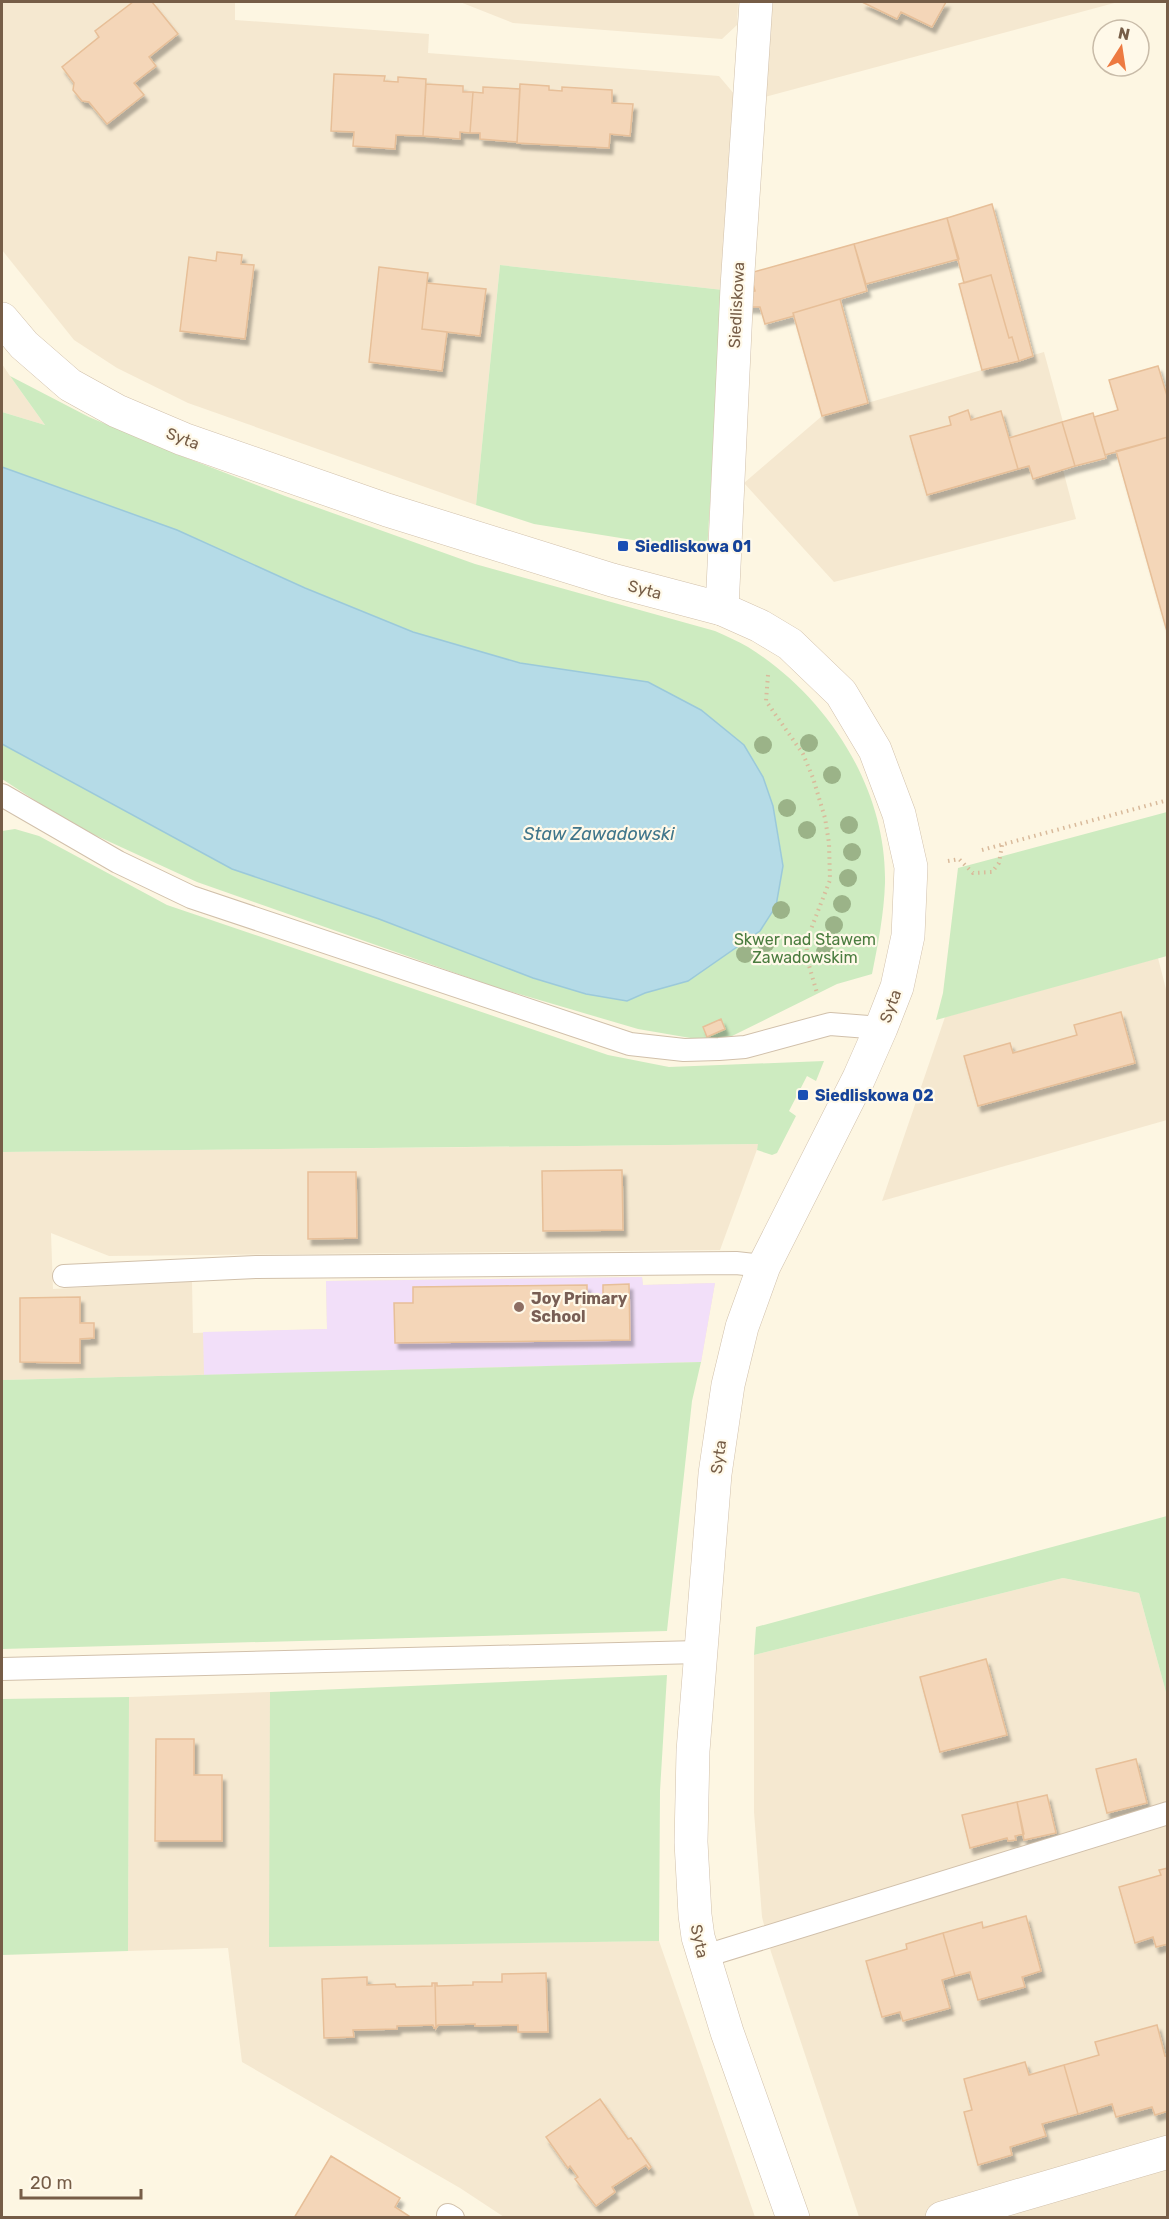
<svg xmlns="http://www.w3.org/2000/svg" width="1169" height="2219" font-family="Rubik,sans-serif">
<defs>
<filter id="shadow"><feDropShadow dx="3.5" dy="6" stdDeviation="1.5" flood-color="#0004"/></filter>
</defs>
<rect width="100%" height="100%" fill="#fdf6e2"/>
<path fill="#f5e8d0" d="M2 2H235V20L429 34 428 53 719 76 735 95 723 290 500 265 476 505 188 403 117 368 74 340 2 250Z
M460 2H738L737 25 722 39 513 23Z
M767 2H1118L761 98Z
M1044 352 1075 466 1063 470 1076 519 834 582 744 483 822 416Z
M2 364 10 376 45 425 2 412Z
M1158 958 1167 993V1120L882 1201 945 1017Z
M759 1144 720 1250 109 1256 51 1233 53 1289 192 1281 193 1333 327 1329 326 1281 642 1277 643 1285 715 1283 701 1362 2 1380V1152Z
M1063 1578 1139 1593 1167 1696V2217H859L771 1952 762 1917 754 1812V1655Z
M270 1692V1946L659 1941 755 2217H504L460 2188 242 2062 228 1948 128 1951 129 1697Z"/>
<path fill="#f2dff9" d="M642 1277 643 1285 715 1283 701 1362 204 1375 203 1332 327 1329 326 1281Z"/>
<path fill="#cdebc0" d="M500 265 723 290 707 552 534 524 476 505Z
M10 376 89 417 179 455 285 496 475 564 715 631C726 636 738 641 748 647 827 696 887 788 885 883 884 914 878 944 872 974L837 984 730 1037 702 1040 638 1029 495 987 197 882 73 825 2 779V744L232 869 627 1001 645 993 760 931 776 906 783 866 773 806 763 777 744 745 701 710 520 663 413 632 305 588 177 530 2 467V412L45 425Z
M1167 812V956L936 1020 943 993 958 868Z
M15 829 39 836 167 905 608 1055 669 1067 824 1061 816 1081 807 1076 789 1111 796 1116 777 1153 772 1155 757 1150 758 1144 2 1152V831Z
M701 1362 692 1401 667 1631 2 1649V1380Z
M1167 1516V1696L1139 1593 1063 1578 754 1655 756 1627Z
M667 1675 660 1791 659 1941 269 1947 270 1692Z
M129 1697 128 1951 2 1955V1699Z"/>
<path fill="#b5dbe7" stroke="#9bc9da" stroke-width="1.5" d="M2 467 177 530 305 588 413 632 520 663 648 682 701 710 744 745 763 777 773 806 783 866 776 906 760 931 688 981 645 993 627 1001 586 994 533 978 379 919 232 869 2 744Z"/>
<path fill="#f4d6b8" stroke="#e7bf98" stroke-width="1.5" filter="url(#shadow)" d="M133 2H152L178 34 149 57 156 66 134 83 144 95 107 124 89 102 82 101 73 90 74 83 62 67 99 37 95 31Z
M862 2H946L932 27 901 12 897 19Z
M334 74 385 76 384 81 398 82V77L426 79 423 136 396 135 395 149 353 146 354 132 331 131Z
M426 84 463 86V92H473L470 133 460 132V139L423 136Z
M520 84 549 86V90L562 91V87L612 90V103L633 104 630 136 610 134 609 148 517 143Z
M483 87 520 89 517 142 480 139V133H470L473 92 483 93Z
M992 204 1033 356 1019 361 1012 337 1009 338 991 275 964 283 947 218Z
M947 218 959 259 866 284 854 244Z
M854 244 867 291 793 313 794 316 765 324 760 307H746L747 293 755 291 750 273Z
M217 252 242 255 241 264 254 265 245 339 180 331 189 257 216 261Z
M379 267 428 273 422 329 447 332 442 371 369 362Z
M991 275 1009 338 1012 337 1019 361 982 370 959 284Z
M427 283 486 289 480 336 422 329Z
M840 299 868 403 822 416 793 313Z
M1158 366 1168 399V437L1105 455 1094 417 1118 410 1109 380Z
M968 410 971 420 1001 411 1018 469 927 495 910 436 951 425 949 417Z
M1093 413 1106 458 1075 466 1062 422Z
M1062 422 1075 466 1033 479 1029 466 1018 469 1009 438Z
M1168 437V635L1116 451Z
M1121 1012 1135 1063 978 1106 964 1056 1010 1043 1013 1053 1077 1035 1074 1025Z
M721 1019 725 1029 707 1037 703 1027Z
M622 1170 623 1230 543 1231 542 1171Z
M308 1172H356L357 1238 308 1239Z
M629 1284 630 1340 395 1343 394 1303H413V1287L587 1285V1301H603V1285Z
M80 1297V1323H94V1338L80 1339V1363L20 1362V1298Z
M986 1659 1007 1735 940 1752 920 1677Z
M156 1739H194V1775H222V1841H155Z
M1136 1759 1147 1803 1107 1813 1096 1769Z
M1047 1795 1056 1833 1024 1840 1017 1802Z
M1017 1802 1024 1834 1015 1836 1016 1840 1008 1841 1007 1838 970 1848 962 1815Z
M1168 1868V1944L1156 1947 1153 1937 1135 1943 1119 1887 1161 1875 1159 1870Z
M1026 1916 1041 1971 1022 1977 1025 1987 978 2000 970 1972 955 1976 943 1933 982 1922 983 1928Z
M943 1933 955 1976 942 1980 950 2008 903 2021 900 2012 882 2017 866 1961 907 1949 906 1944Z
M546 1973 548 2032H518V2025L475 2026V2024L438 2025 436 2028 435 1983H437V1986L473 1985V1982H502V1974Z
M367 1977V1985L395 1984 396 1987 432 1986V1983H435L436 2028H434L433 2025 397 2026V2029L353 2030 354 2037 324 2038 322 1979Z
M1157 2025 1165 2056 1168 2055V2111L1155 2115 1152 2107 1116 2117 1112 2104 1078 2114 1064 2065 1099 2055 1095 2042Z
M1025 2062 1029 2075 1064 2065 1078 2114 1042 2124 1046 2136 1010 2147 1012 2155 978 2165 964 2112 972 2110 964 2079Z
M600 2099 628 2139 631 2138 651 2167 649 2169 646 2165 612 2187 615 2192 596 2206 575 2179 578 2177 570 2166 568 2168 546 2137Z
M331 2156 400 2198 395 2207 409 2216 408 2218H294Z"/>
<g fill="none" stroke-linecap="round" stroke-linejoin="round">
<defs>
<path id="service" d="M2 795 118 862 191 897 630 1044 684 1050 719 1049 745 1047 830 1024 881 1028
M64 1276 256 1267 736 1263 764 1266
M2 1669 699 1652
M702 1957 1168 1813
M448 2215 453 2218"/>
<path id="minor" d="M722 609 737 287 756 2
M942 2218 1168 2152"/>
<path id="tertiary" d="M2 319 24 345 70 385 117 411 183 439 387 510 612 580 722 609 760 626 790 644 841 693 875 750 899 814 911 867 908 936 897 987 881 1028 859 1078 764 1266 742 1327 728 1385 715 1474 693 1751 691 1842 695 1915 698 1937 727 2032 793 2218"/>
</defs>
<use href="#service" stroke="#d1c0ab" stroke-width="24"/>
<use href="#minor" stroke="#d1c0ab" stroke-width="34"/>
<use href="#tertiary" stroke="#d1c0ab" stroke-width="34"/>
<path stroke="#d9ba9b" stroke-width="4" stroke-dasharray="1.5 4.5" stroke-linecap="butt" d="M768 675 766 701 803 754 813 778 825 818 829 843 830 880 806 942 808 962 817 993
M982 850 1168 800
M948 861 959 859 973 873 992 872 999 863 1002 845"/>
<use href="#service" stroke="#fff" stroke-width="22"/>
<use href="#minor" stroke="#fff" stroke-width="33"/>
<use href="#tertiary" stroke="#fff" stroke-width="33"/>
</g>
<g fill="#9bb388">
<circle cx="809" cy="743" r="9"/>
<circle cx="763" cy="745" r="9"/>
<circle cx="832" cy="775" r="9"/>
<circle cx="787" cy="808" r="9"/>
<circle cx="849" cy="825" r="9"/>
<circle cx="807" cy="830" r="9"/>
<circle cx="852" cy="852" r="9"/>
<circle cx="848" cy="878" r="9"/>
<circle cx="842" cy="904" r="9"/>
<circle cx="781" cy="910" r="9"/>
<circle cx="834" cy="925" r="9"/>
<circle cx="766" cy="943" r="9"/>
<circle cx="825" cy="952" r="9"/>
<circle cx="745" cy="954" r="9"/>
</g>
<g fill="#1a4fb4" stroke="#fff9e9" stroke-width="2">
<rect x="617" y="540" width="12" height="12" rx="3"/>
<rect x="797" y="1089" width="12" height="12" rx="3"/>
</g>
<circle fill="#8d6e63" stroke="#fff9e9" stroke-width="2" cx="519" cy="1307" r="6"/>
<g text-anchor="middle" stroke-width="4.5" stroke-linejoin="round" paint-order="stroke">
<g font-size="16" fill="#765d47" stroke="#fff9e9">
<text transform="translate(736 305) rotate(-87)" y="6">Siedliskowa</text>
<text transform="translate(183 438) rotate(21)" y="6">Syta</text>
<text transform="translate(645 589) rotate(15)" y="6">Syta</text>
<text transform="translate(890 1006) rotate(-70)" y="6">Syta</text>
<text transform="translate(718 1457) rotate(-82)" y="6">Syta</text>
<text transform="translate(700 1941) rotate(78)" y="6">Syta</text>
</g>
<g font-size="16" font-weight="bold" fill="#164399" stroke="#fff9e9" text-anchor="start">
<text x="635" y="552">Siedliskowa 01</text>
<text x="815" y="1101">Siedliskowa 02</text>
</g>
<g font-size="16" fill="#4a7c3f" stroke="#fff9e9">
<text x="805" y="945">Skwer nad Stawem<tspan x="805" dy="18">Zawadowskim</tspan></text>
</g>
<g font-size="16" font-weight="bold" fill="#785e54" stroke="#fff9e9" text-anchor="start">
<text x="531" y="1304">Joy Primary<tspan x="531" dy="18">School</tspan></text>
</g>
<g font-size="18" font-style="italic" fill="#40768b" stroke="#fff9e9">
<text x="599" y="840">Staw Zawadowski</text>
</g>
</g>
<rect width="1169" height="2219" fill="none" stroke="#765d47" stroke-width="6"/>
<g transform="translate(1121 48) rotate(12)"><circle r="28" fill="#fff9e9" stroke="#c8bba8" stroke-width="1.5"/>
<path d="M0-4.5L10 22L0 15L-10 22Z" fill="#ed7a41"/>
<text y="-9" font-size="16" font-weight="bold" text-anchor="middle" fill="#765d47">N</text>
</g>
<path d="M21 2189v9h120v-9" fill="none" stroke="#765d47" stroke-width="3"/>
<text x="30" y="2189" font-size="18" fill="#765d47" stroke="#fff9e9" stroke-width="4.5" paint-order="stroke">20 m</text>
</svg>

Problem statement.
Give the number of lines in the entries that contain the word "round", without any other words.

Response for this exercise.
2